Si c’est la nationalité qui constitue le droit, rien de plus injuste que la solidarité des peuples et de leurs gouvernements 2 , ceux-là devant payer pour ceux-ci. Mais alors comment châtier les gouvernements coupables sans punir les peuples innocents ?
1 On sait comment Gibraltar a été pris le 4 août 1704. L’amiral Rook, dans la guerre de succession allumée en Europe par le roi d’Espagne, Charles II, ayant échoué dans son projet de prendre Barcelone, fait voile vers Gibraltar où les Espagnols, confiants dans les fortifications naturelles de la place, n’avaient mis qu’une garnison de cent hommes. En effet, la flotte anglaise tire en vain quinze mille coups de canon sur ces rochers ; les Espagnols regardent en riant ces inutiles décharges ; mais de hardis matelots se décident à tenter un coup de main, ils gravissent des rochers réputés inaccessibles : arrivés au sommet, ils trouvent les femmes de Gibraltar, sorties, suivant leur coutume, pour aller visiter une chapelle dédiée à la Vierge ; ils s’en saisissent. Les habitants, effrayés du sort réservé à leurs femmes, livrent la ville aux Anglais, qui depuis cette époque en sont toujours restés maîtres malgré les efforts de l’Espagne pour leur faire perdre cette clef de la Méditerranée.

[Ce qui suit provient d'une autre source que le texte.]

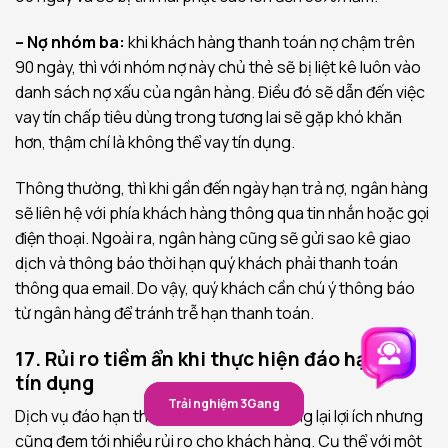
– Nợ nhóm ba:
khi khách hàng thanh toán nợ chậm trên
90 ngày, thì với nhóm nợ này chủ thẻ sẽ bị liệt kê luôn vào
danh sách nợ xấu của ngân hàng. Điều đó sẽ dẫn đến việc
vay tín chấp tiêu dùng trong tương lai sẽ gặp khó khăn
hơn, thậm chí là không thể vay tín dụng.
Thông thường, thì khi gần đến ngày hạn trả nợ, ngân hàng
sẽ liên hệ với phía khách hàng thông qua tin nhắn hoặc gọi
điện thoại. Ngoài ra, ngân hàng cũng sẽ gửi sao kê giao
dịch và thông báo thời hạn quý khách phải thanh toán
thông qua email. Do vậy, quý khách cần chú ý thông báo
từ ngân hàng để tránh trễ hạn thanh toán.
17. Rủi ro tiềm ẩn khi thực hiện đáo hạn thẻ
tín dụng
Trải nghiệm 3Gang
Trải nghiệm 3Gang
Dịch vụ đáo hạn thẻ tín dụng có thể mang lại lợi ích nhưng
cũng đem tới nhiều rủi ro cho khách hàng. Cụ thể với một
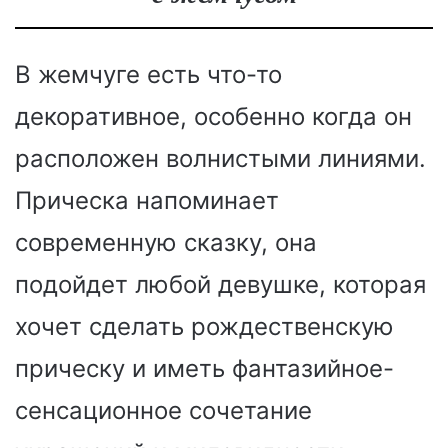
В жемчуге есть что-то
декоративное, особенно когда он
расположен волнистыми линиями.
Прическа напоминает
современную сказку, она
подойдет любой девушке, которая
хочет сделать рождественскую
прическу и иметь фантазийное-
сенсационное сочетание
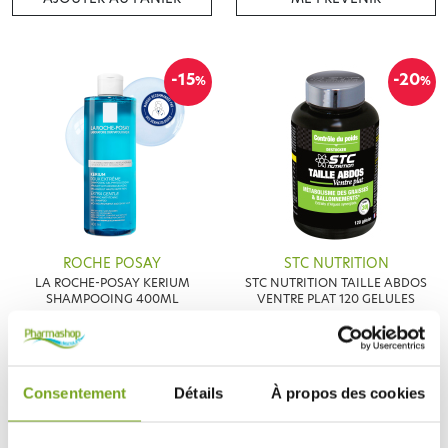
-15
-20
%
%
ROCHE POSAY
STC NUTRITION
LA ROCHE-POSAY KERIUM
STC NUTRITION TAILLE ABDOS
SHAMPOOING 400ML
VENTRE PLAT 120 GELULES
12,41 €
17,52 €
14,60 €
21,90 €
AJOUTER AU PANIER
AJOUTER AU PANIER
Consentement
Détails
À propos des cookies
-20
%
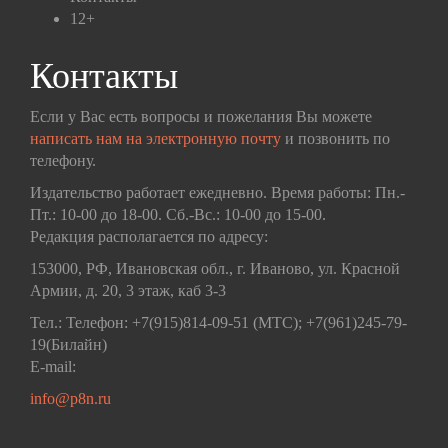
12+
Контакты
Если у Вас есть вопросы и пожелания Вы можете
написать нам на электронную почту
и позвонить по
телефону.
Издательство работает ежедневно. Время работы: Пн.-
Пт.: 10-00 до 18-00. Сб.-Вс.: 10-00 до 15-00.
Редакция располагается по адресу:
153000, РФ, Ивановская обл., г. Иваново, ул. Красной
Армии, д. 20, 3 этаж, каб 3-3
Тел.: Телефон: +7(915)814-09-51 (МТС); +7(961)245-79-
19(Билайн)
E-mail:
info@p8n.ru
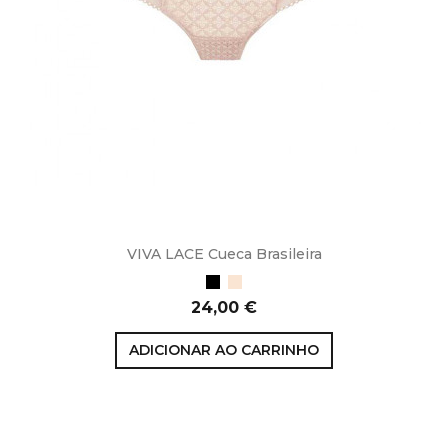
VIVA LACE Cueca Brasileira
Preto
Bege
Preço
24,00 €
ADICIONAR AO CARRINHO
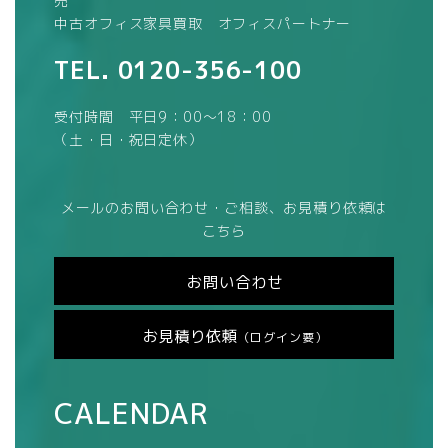
売
中古オフィス家具買取 オフィスパートナー
TEL.
0120-356-100
受付時間 平日9：00～18：00
（土・日・祝日定休）
メールのお問い合わせ・ご相談、お見積り依頼は
こちら
お問い合わせ
お見積り依頼
（ログイン要）
CALENDAR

2 Un seul souverain a reconnu l’injustice de cette solidarité, c’est l’empereur de Russie, Alexandre I er , dont les paroles suivantes méritent d’être honorablement mentionnées :
« Je suis juste, et je sais que ce n’est pas le tort des Français. Les Français sont mes amis, et je viens leur prouver que je veux leur rendre le bien pour le mal. Napoléon est mon seul ennemi.
L’EMPEREUR ALEXANDRE I er , Réponse aux Maires de Paris. (1814.) »
« Le droit de représailles m’a toujours été odieux. »
L’EMPEREUR ALEXANDRE I er . (11 juillet 1814
Congrès de Vérone, p. 89.)
III
Sous le droit de la conquête, il suffit, pour avoir le droit de son côté, d’être le plus fort. La politique en découle tout naturellement ; elle consiste à conquérir, à conquérir encore, à conquérir toujours. C’est à cette politique, c’est à ce droit que toutes les grandes puissances de l’Europe sont redevables de leur développement territorial. C’est ainsi que s’est faite la carte de France.